Just to clarify, after reading the comments on some forums. I am talking about the programming modules, that are incidentally called programming methodology. These modules are clearly programming in nature, and not computer science.
Instead of making the grades for the initial programming modules a bell-curved one, let it have a fixed bar instead. Students who are unable to even come up with a solution to a simple problem should just fail, instead of being awarded partial marks for attempting. Students who can solve the basic problem, but are unable to solve the more advanced ones, should be given a pass, with marks give based on how much they can solve the harder questions. And of course, the students who can solve the damn hard questions should get a pretty good grade.
Now, universities like CMU and MIT dares to fail their students who cannot make it, that’s why they are all the way up there. They know they have standards to keep. That is why employers dare to hire from their schools, and why employers are hesitant when hiring NUS programmers.
Professors like Chris Boesch from SMU are very good examples. They care for their students, and are open to new ideas on how to contribute and improve the community. In fact, Chris is the founder of Singpath, a platform that we at NUSHackers used at CodeCom 2011. These professors are often in contact with the real world, either through open source projects or geek events. Hence, they have a good idea of what is going on the ground.
Many of the professors are more interested in research than teaching. Let them do the research, and leave teaching to ppl who want to. And allow people with the skills to come in and teach, without forcing them to do research.
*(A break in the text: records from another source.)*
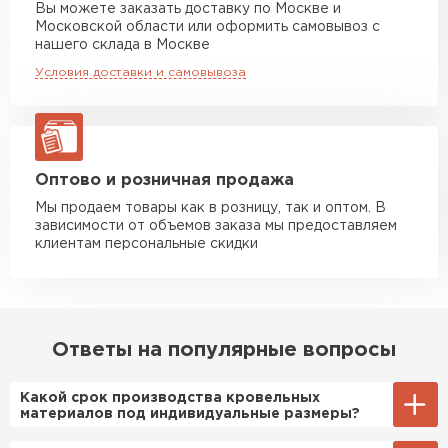
Вы можете заказать доставку по Москве и
повреждённые утеплители, а
Московской области или оформить самовывоз с
Манипулятор до 10 тн
от 13 000 руб
здесь таких проблем никогда
нашего склада в Москве
макс. длина груза 8 м
не было. Ещё один большой
Условия доставки и самовывоза
плюс оплата по факту.
Манипулятор до 20 тн
от 16 000 руб
макс. длина груза 13,5 м
Иван
Верещагин
20.06.2024
ЗАКАЗАТЬ С ДОСТАВКОЙ
Оптово и розничная продажа
Мы продаем товары как в розницу, так и оптом. В
Делал тёплый пол, мне
зависимости от объемов заказа мы предоставляем
порекомендовали посмотреть
клиентам персональные скидки
в розничных магазинах.
Посчитал по ценам и
получилось, что пол слишком
Цементно-песчаная черепица
дорогой и слишком тёплый.
Ответы на популярные вопросы
Решил проверить в интернете
ПЕРЕЙТИ
и наткнулся на эту компанию.
Какой срок производства кровельных
Спросил, есть ли у них
материалов под индивидуальные размеры?
Пеноплекс. Ребята сказали, что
Of course, it is unlikely that these stuff will ever happen. They are not willing to sacrifice the funding for their research, and even if they are willing to, few of the have the balls and the guts to sit down in front of the dean, and tell him that there is a problem on the ground. The only thing that can happen for now, is that the hackers actively come out and signup for the teaching staff of those introductory programming modules, and try to make a difference, one by one.